Moeckel was deliberate in her choice to make her main character a woman who “happens to be a dentist.”
Recognizing that dentists are infrequently recognized as main characters—and are odd, zany caricatures when they are— Moeckel said she “wanted to write a success story.”
“There is this idea that once you hit a point of desperation, there is no alternative,” she explained. “I wanted to show that you can successfully pivot, you can change.”
Moeckel also hopes that showcasing her creative, free side will inspire others in her profession to be their full selves and combat the myth that dentistry means never showing weakness or difference.
“I want people to feel more at liberty to be themselves,” she explained. “I’d love to see more people showing their personalities and embracing who they are.”

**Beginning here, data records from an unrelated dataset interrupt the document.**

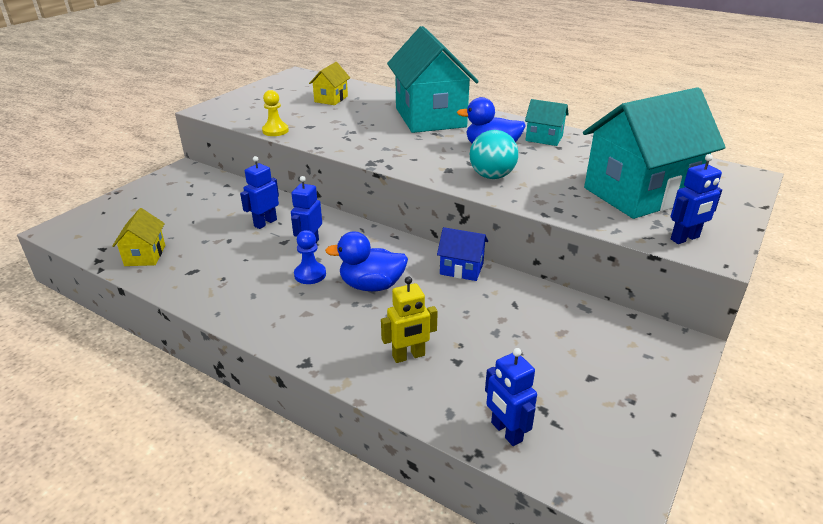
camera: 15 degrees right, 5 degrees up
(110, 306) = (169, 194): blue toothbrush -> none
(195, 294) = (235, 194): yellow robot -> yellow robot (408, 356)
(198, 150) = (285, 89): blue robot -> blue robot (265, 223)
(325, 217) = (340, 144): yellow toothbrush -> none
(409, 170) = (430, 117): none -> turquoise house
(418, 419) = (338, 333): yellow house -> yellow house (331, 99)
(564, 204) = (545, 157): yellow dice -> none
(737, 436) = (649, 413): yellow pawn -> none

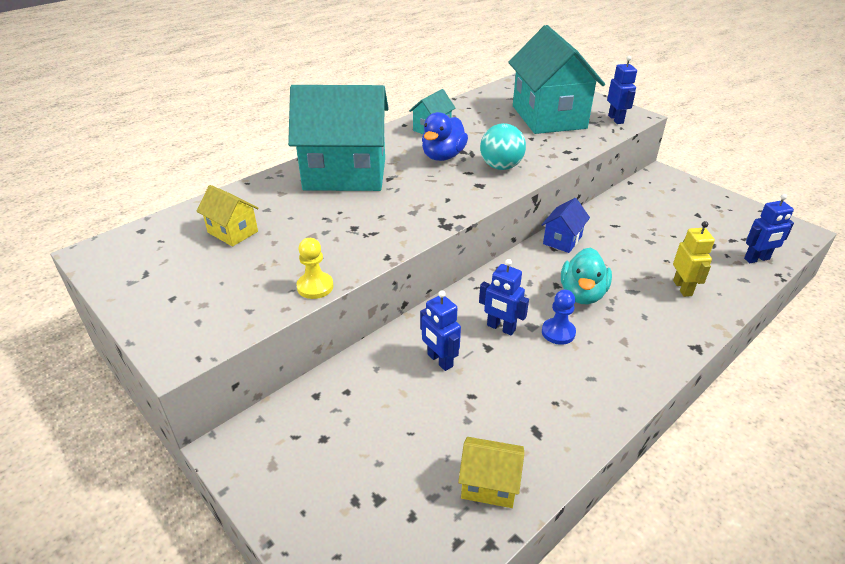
camera: 75 degrees left, 5 degrees up
(371, 285) = (582, 294): blue duck -> turquoise duck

That work is ongoing in the School of Dentistry. Sara Johnson, assistant dean of student and resident affairs, knows that “stigma is a barrier to students seeking care.” She encourages all students who are facing academic and mental health struggles to work with her office and their professors to prioritize their mental health.
“We need to destigmatize mental health so students don’t feel alone and will let some- one know when they’re struggling,” she said.
At the School of Dentistry, that means creating change in policy and in culture. “We’ve updated policies to explicitly acknowledge that mental health concerns are to be treated just the same as physical health concerns,” she said.
Johnson hopes students know that no one needs to feel alone, or overwhelmed, or hopeless at the School of Dentistry. “It can be hard to know where to start,” she said. “They can reach out to me or another mem- ber of the student and resident affairs team, and we can help them identify next steps.”